Last Saturday I run an update to install the latest updates,
After the update I can’t connect to my shared locations,
When i run the system diagnostic, I receive a lot off error message:
The following KDCs were unreachable: tcp myserver01.mydomain.nl:88, udp myserver01.mydomain.nl:88
and
This is a Samba 4 DC, but samba-tool processes
reports no kdc_server
.
Samba4 isn’t started, I was able to start samba with /etc/init.d/samba restart
But that didn’t solve the issue.
while the I still see this error:
Traceback (most recent call last):
File "/usr/lib/pymodules/python2.7/univention/management/console/modules/diagnostic/__init__.py", line 275, in execute
result = execute(umc_module, **kwargs)
File "/usr/lib/pymodules/python2.7/univention/management/console/modules/diagnostic/plugins/41_samba_tool_showrepl.py", line 149, in run
drs = DRSUAPI()
File "/usr/lib/pymodules/python2.7/univention/management/console/modules/diagnostic/plugins/41_samba_tool_showrepl.py", line 62, in __init__
drs_tuple = drs_utils.drsuapi_connect(self.server, self.load_param, self.credentials)
File "/usr/lib/python2.7/dist-packages/samba/drs_utils.py", line 63, in drsuapi_connect
raise drsException("DRS connection to %s failed: %s" % (server, e))
drsException: drsException: DRS connection to myserver01.mydomain.nl failed: (3221226038, 'The transport-connection attempt was refused by the remote system.')"

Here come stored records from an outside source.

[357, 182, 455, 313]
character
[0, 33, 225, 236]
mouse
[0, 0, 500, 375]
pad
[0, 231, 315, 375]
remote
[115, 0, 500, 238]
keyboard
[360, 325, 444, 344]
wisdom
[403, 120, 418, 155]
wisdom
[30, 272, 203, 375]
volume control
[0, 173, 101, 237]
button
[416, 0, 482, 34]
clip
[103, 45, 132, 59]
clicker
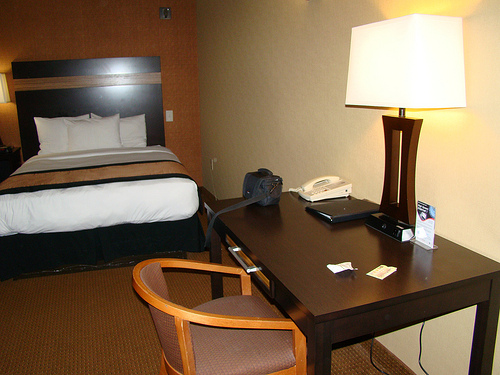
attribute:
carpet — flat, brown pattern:
[8, 182, 393, 367]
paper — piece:
[325, 257, 354, 276]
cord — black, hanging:
[404, 314, 448, 374]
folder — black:
[308, 196, 383, 223]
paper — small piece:
[325, 260, 353, 273]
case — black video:
[196, 167, 283, 247]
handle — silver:
[227, 244, 260, 276]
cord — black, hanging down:
[203, 164, 311, 250]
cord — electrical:
[416, 320, 437, 373]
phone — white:
[297, 173, 354, 198]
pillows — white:
[44, 123, 159, 158]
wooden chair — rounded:
[129, 248, 306, 373]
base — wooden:
[372, 107, 427, 227]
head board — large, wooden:
[12, 63, 161, 148]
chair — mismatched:
[126, 252, 315, 374]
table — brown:
[206, 178, 498, 374]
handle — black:
[193, 186, 258, 243]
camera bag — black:
[237, 164, 284, 211]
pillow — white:
[25, 105, 156, 157]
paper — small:
[323, 256, 358, 273]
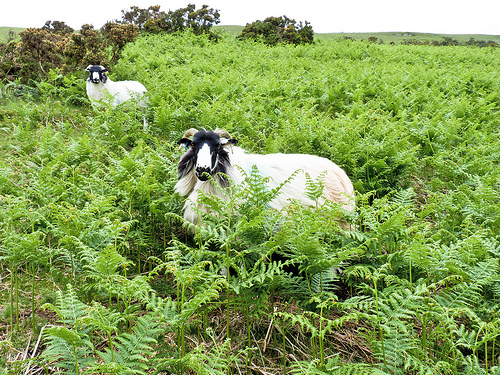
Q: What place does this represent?
A: It represents the field.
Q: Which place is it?
A: It is a field.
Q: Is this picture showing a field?
A: Yes, it is showing a field.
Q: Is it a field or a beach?
A: It is a field.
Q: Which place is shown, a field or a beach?
A: It is a field.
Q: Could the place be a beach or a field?
A: It is a field.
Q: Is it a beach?
A: No, it is a field.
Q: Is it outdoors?
A: Yes, it is outdoors.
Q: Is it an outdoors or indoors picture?
A: It is outdoors.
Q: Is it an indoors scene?
A: No, it is outdoors.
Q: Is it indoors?
A: No, it is outdoors.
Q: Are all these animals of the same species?
A: No, there are both sheep and goats.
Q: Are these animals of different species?
A: Yes, they are sheep and goats.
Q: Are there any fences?
A: No, there are no fences.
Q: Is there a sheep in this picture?
A: Yes, there is a sheep.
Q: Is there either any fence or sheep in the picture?
A: Yes, there is a sheep.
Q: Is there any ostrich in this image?
A: No, there are no ostriches.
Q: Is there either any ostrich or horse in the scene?
A: No, there are no ostriches or horses.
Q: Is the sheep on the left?
A: Yes, the sheep is on the left of the image.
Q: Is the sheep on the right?
A: No, the sheep is on the left of the image.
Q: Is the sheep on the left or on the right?
A: The sheep is on the left of the image.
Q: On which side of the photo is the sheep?
A: The sheep is on the left of the image.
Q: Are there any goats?
A: Yes, there is a goat.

Hopefully one off you can tell me how I can resolve this issue.
Thanks!
Hello,
This means UCS 4.4-0 Errata 33?
Best regards,
Michael Grandjean
Yes, that’s right.
On that moment that Samba didn’t start I found a post, that this happens in the past as well, and thy wrote, you
you can start Samba /etc/init.d/samba start
Yesterday I found that the KDC server isn’t available, so I was already satisfied that I see the Errata 41, but this didn’t solve the issue.

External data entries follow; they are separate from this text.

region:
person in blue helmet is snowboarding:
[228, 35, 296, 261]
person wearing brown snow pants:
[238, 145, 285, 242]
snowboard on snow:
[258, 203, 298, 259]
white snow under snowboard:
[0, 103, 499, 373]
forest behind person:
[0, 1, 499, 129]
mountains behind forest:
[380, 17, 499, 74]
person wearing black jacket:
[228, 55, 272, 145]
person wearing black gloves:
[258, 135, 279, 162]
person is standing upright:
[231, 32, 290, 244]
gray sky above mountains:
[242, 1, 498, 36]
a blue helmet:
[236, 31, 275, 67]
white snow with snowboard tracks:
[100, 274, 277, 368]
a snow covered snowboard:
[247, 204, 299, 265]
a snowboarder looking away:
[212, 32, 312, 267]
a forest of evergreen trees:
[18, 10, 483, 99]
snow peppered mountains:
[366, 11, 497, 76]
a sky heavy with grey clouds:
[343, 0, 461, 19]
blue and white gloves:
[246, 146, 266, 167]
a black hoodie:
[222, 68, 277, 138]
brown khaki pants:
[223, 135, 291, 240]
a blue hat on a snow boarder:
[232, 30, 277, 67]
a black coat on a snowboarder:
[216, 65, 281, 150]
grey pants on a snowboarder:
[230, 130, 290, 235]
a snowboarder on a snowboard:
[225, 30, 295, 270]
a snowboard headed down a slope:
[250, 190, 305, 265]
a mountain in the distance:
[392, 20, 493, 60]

Do you know how I can solve this??
When I run samba-tool drs showrepl, I receive the following
Failed to connect host 192.168.10.50 on port 135 - NT_STATUS_CONNECTION_REFUSED
Failed to connect host 192.168.10.50 (myserver01.mydomain.nl) on port 135 - NT_STATUS_CONNECTION_REFUSED.

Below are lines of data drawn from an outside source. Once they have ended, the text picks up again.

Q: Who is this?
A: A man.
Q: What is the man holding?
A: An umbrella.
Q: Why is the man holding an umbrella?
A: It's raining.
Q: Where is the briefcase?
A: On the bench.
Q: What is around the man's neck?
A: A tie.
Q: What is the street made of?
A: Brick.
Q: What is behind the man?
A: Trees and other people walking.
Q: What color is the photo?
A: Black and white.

ERROR(<class 'samba.drs_utils.drsException'>): DRS connection to myserver01.mydomain.nl failed - drsException: DRS connection to myserver01.mydomain.nl failed: (3221226038, 'The transport-connection attempt was refused by the remote system.')
File "/usr/lib/python2.7/dist-packages/samba/netcmd/drs.py", line 54, in drsuapi_connect
(ctx.drsuapi, ctx.drsuapi_handle, ctx.bind_supported_extensions) = drs_utils.drsuapi_connect(ctx.server, ctx.lp, ctx.creds)
File "/usr/lib/python2.7/dist-packages/samba/drs_utils.py", line 63, in drsuapi_connect
raise drsException("DRS connection to %s failed: %s" % (server, e))
root@myserver01:~#
And when I run: /usr/share/univention-samba4/scripts/check_essential_samba4_dns_records.sh
gc._msdcs.mydomain.nl has address 192.168.10.50
_gc._tcp.mydomain.nl has SRV record 0 100 3268 myserver01.mydomain.nl.
_ldap._tcp.gc._msdcs.mydomain.nl has SRV record 0 100 3268 myserver01.mydomain.nl.
_ldap._tcp.mydomain.nl has SRV record 0 100 389 myserver01.mydomain.nl.
_ldap._tcp.dc._msdcs.mydomain.nl has SRV record 0 100 389 myserver01.mydomain.nl.
_ldap._tcp.pdc._msdcs.mydomain.nl has SRV record 0 100 389 myserver01.mydomain.nl.
_ldap._tcp.3680fc08-2c5c-486f-9270-98f0857fbe4c.domains._msdcs.mydomain.nl has SRV record 0 100 389 myserver01.mydomain.nl.
_kerberos._tcp.dc._msdcs.mydomain.nl has SRV record 0 100 88 myserver01.mydomain.nl.
_kerberos._tcp.mydomain.nl has SRV record 0 100 88 myserver01.mydomain.nl.
_kerberos._udp.mydomain.nl has SRV record 0 100 88 myserver01.mydomain.nl.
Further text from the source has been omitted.